I apologize for posting another thread on this issue, but after reading lately that MFS Tools 3.2 will not work with the Bolt to transfer recordings from one drive to another (1TB to 4TB) I am trying to figure out the best way to accomplish this. 

Once again I apologize if pieces of this have been covered in other places, and hope you guys can bear with me. I have seen so many tool names floating around and so many scenarios that my head is starting to spin a bit... Plus it seems there are many better options for the Bolt if you are willing to lose all recordings, but I really want to try to avoid that for my wife and son if at all possible.

If anyone can help provide some options or insights I would really appreciate it.


Is there a tool or combination of tools that will allow me to do any of the below as options (ideally without messing with the cable card pairing, although certainly not a deal breaker)?

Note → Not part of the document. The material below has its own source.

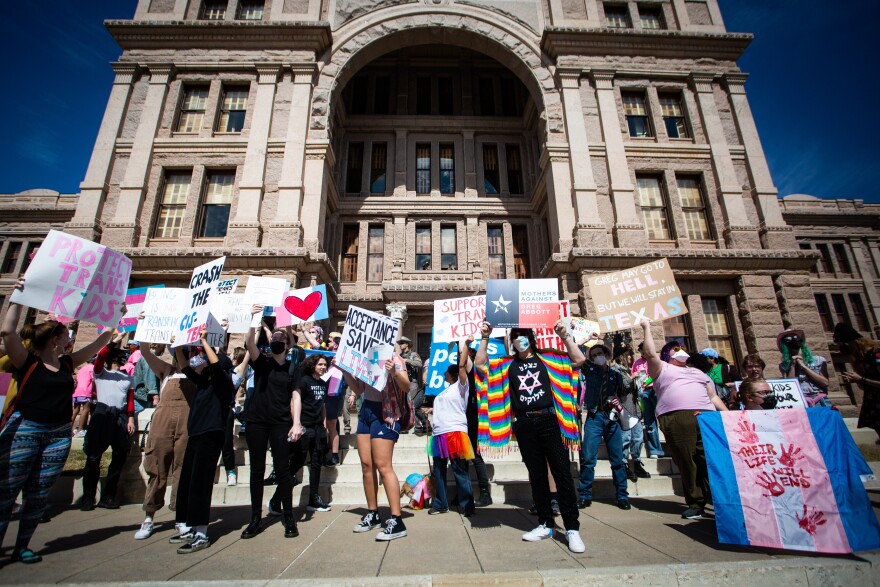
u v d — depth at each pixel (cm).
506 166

A - copy the recordings fully from the current to new 4TB drive (even if it does not unlock the full capacity on copy), and then expand the new drive to the full 4 TB capacity as a follow-up operation

B - copy my recordings from the current drive to my computer, setup and get the new drive working in the Tivo with no recordings, and then transfer the recordings from my computer back to the Tivo

C - Does anyone have an even better, more simple way


----------



## ThAbtO (Apr 6, 2000)

Use KMTTG to download shows and passes to PC. KMTTG can restore passes and you need PyTivo or PyTivo Dekstop to send back afterwards. I recommend that you do not send shows until you plan to watch them. Keeping them on the PC/NAS is a better/longer storage medium then on the Tivo itself. Plus, it is a backup of your shows.


----------



## CaseyJ (Apr 26, 2017)

Read up on which drive to use. Almost all large 2.5" drives will fail in a few months in a bolt. There's one 3TB that is recommended but none larger.


----------



## Sparky1234 (May 8, 2006)

ThAbtO said:


> Use KMTTG to download shows and passes to PC. KMTTG can restore passes and you need PyTivo or PyTivo Dekstop to send back afterwards. I recommend that you do not send shows until you plan to watch them. Keeping them on the PC/NAS is a better/longer storage medium then on the Tivo itself. Plus, it is a backup of your shows.


Great summary.


----------